=== Dataset content ===

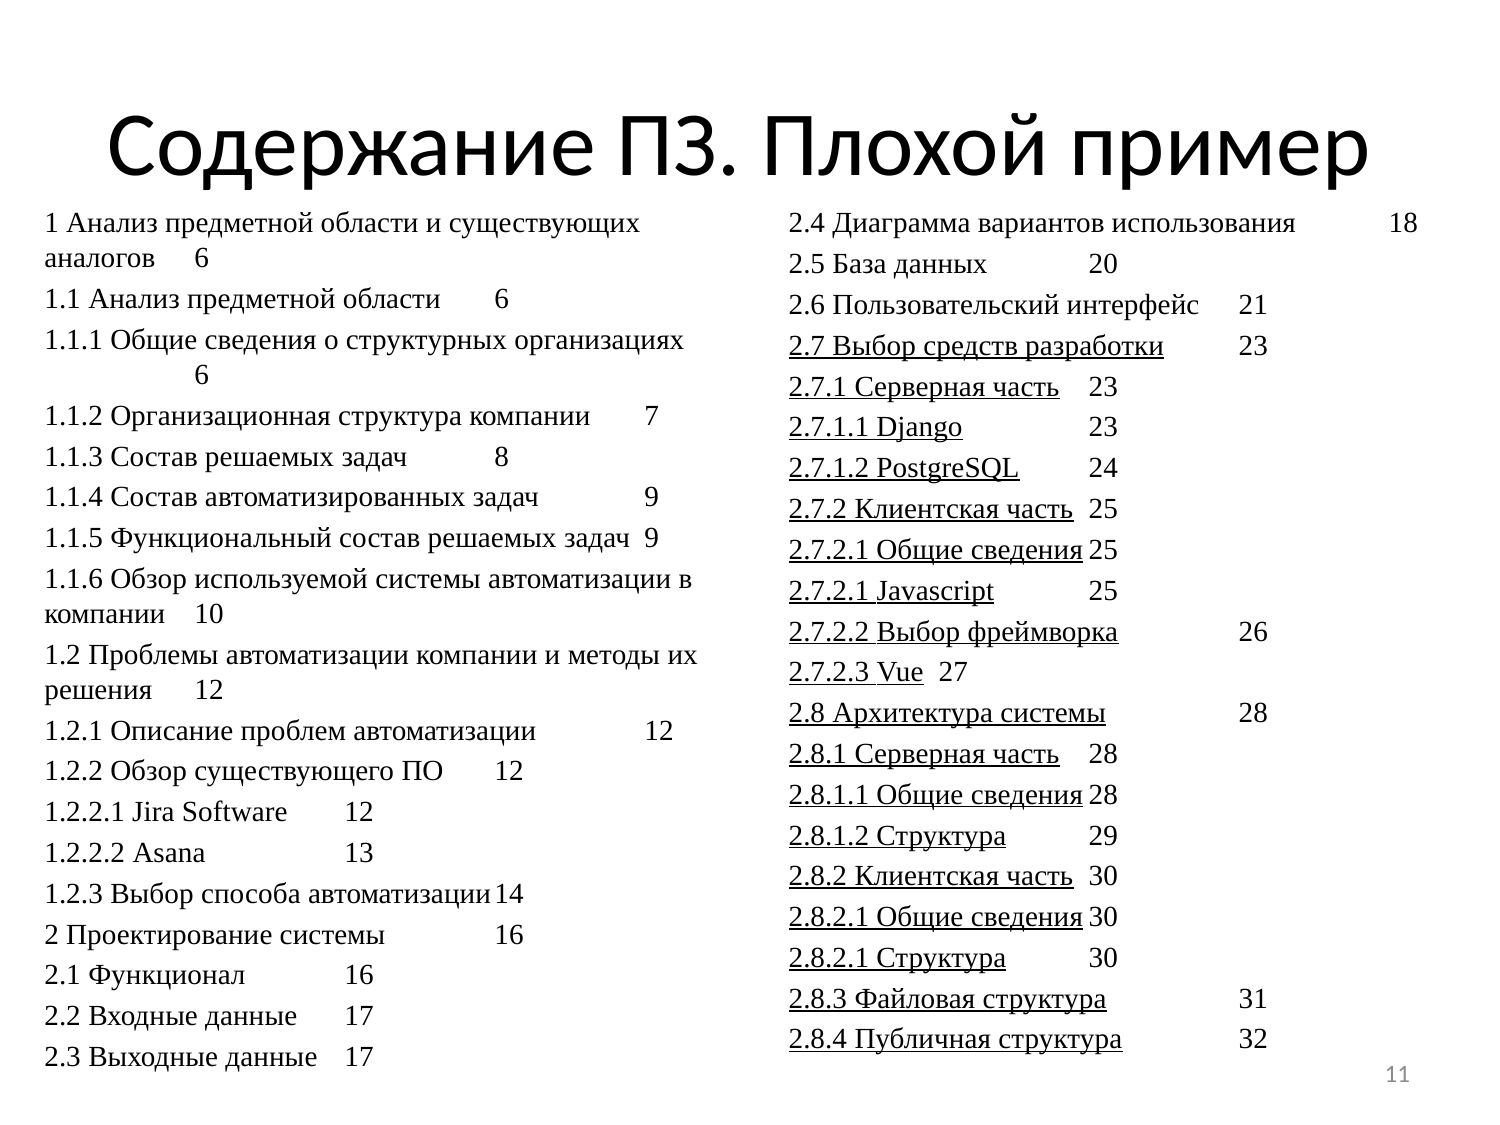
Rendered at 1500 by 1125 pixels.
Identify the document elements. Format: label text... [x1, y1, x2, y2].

slide_number 11 [1074, 1042, 1425, 1103]
title Содержание ПЗ. Плохой пример [75, 45, 1425, 233]
text_box 2.4 Диаграмма вариантов использования 18 2.5 База данных 20 2.6 Пользовательский интерфейс 21 2.7 Выбор средств разработки 23 2.7.1 Серверная часть 23 2.7.1.1 Django 23 2.7.1.2 PostgreSQL 24 2.7.2 Клиентская часть 25 2.7.2.1 Общие сведения 25 2.7.2.1 Javascript 25 2.7.2.2 Выбор фреймворка 26 2.7.2.3 Vue 27 2.8 Архитектура системы 28 2.8.1 Серверная часть 28 2.8.1.1 Общие сведения 28 2.8.1.2 Структура 29 2.8.2 Клиентская часть 30 2.8.2.1 Общие сведения 30 2.8.2.1 Структура 30 2.8.3 Файловая структура 31 2.8.4 Публичная структура 32 [773, 196, 1459, 1083]
list 1 Анализ предметной области и существующих аналогов 6 1.1 Анализ предметной области 6 1.1.1 Общие сведения о структурных организациях 6 1.1.2 Организационная структура компании 7 1.1.3 Состав решаемых задач 8 1.1.4 Состав автоматизированных задач 9 1.1.5 Функциональный состав решаемых задач 9 1.1.6 Обзор используемой системы автоматизации в компании 10 1.2 Проблемы автоматизации компании и методы их решения 12 1.2.1 Описание проблем автоматизации 12 1.2.2 Обзор существующего ПО 12 1.2.2.1 Jira Software 12 1.2.2.2 Asana 13 1.2.3 Выбор способа автоматизации 14 2 Проектирование системы 16 2.1 Функционал 16 2.2 Входные данные 17 2.3 Выходные данные 17 [29, 196, 727, 1071]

===

(Your goal) Return the entries verbatim without images.

(Exercise answer)
Rendered at 1500 by 1125 pixels.
Identify the document elements. Format: label text... [x1, y1, x2, y2].

slide_number 11 [1074, 1042, 1425, 1103]
title Содержание ПЗ. Плохой пример [75, 45, 1425, 233]
text_box 2.4 Диаграмма вариантов использования 18 2.5 База данных 20 2.6 Пользовательский интерфейс 21 2.7 Выбор средств разработки 23 2.7.1 Серверная часть 23 2.7.1.1 Django 23 2.7.1.2 PostgreSQL 24 2.7.2 Клиентская часть 25 2.7.2.1 Общие сведения 25 2.7.2.1 Javascript 25 2.7.2.2 Выбор фреймворка 26 2.7.2.3 Vue 27 2.8 Архитектура системы 28 2.8.1 Серверная часть 28 2.8.1.1 Общие сведения 28 2.8.1.2 Структура 29 2.8.2 Клиентская часть 30 2.8.2.1 Общие сведения 30 2.8.2.1 Структура 30 2.8.3 Файловая структура 31 2.8.4 Публичная структура 32 [773, 196, 1459, 1083]
list 1 Анализ предметной области и существующих аналогов 6 1.1 Анализ предметной области 6 1.1.1 Общие сведения о структурных организациях 6 1.1.2 Организационная структура компании 7 1.1.3 Состав решаемых задач 8 1.1.4 Состав автоматизированных задач 9 1.1.5 Функциональный состав решаемых задач 9 1.1.6 Обзор используемой системы автоматизации в компании 10 1.2 Проблемы автоматизации компании и методы их решения 12 1.2.1 Описание проблем автоматизации 12 1.2.2 Обзор существующего ПО 12 1.2.2.1 Jira Software 12 1.2.2.2 Asana 13 1.2.3 Выбор способа автоматизации 14 2 Проектирование системы 16 2.1 Функционал 16 2.2 Входные данные 17 2.3 Выходные данные 17 [29, 196, 727, 1071]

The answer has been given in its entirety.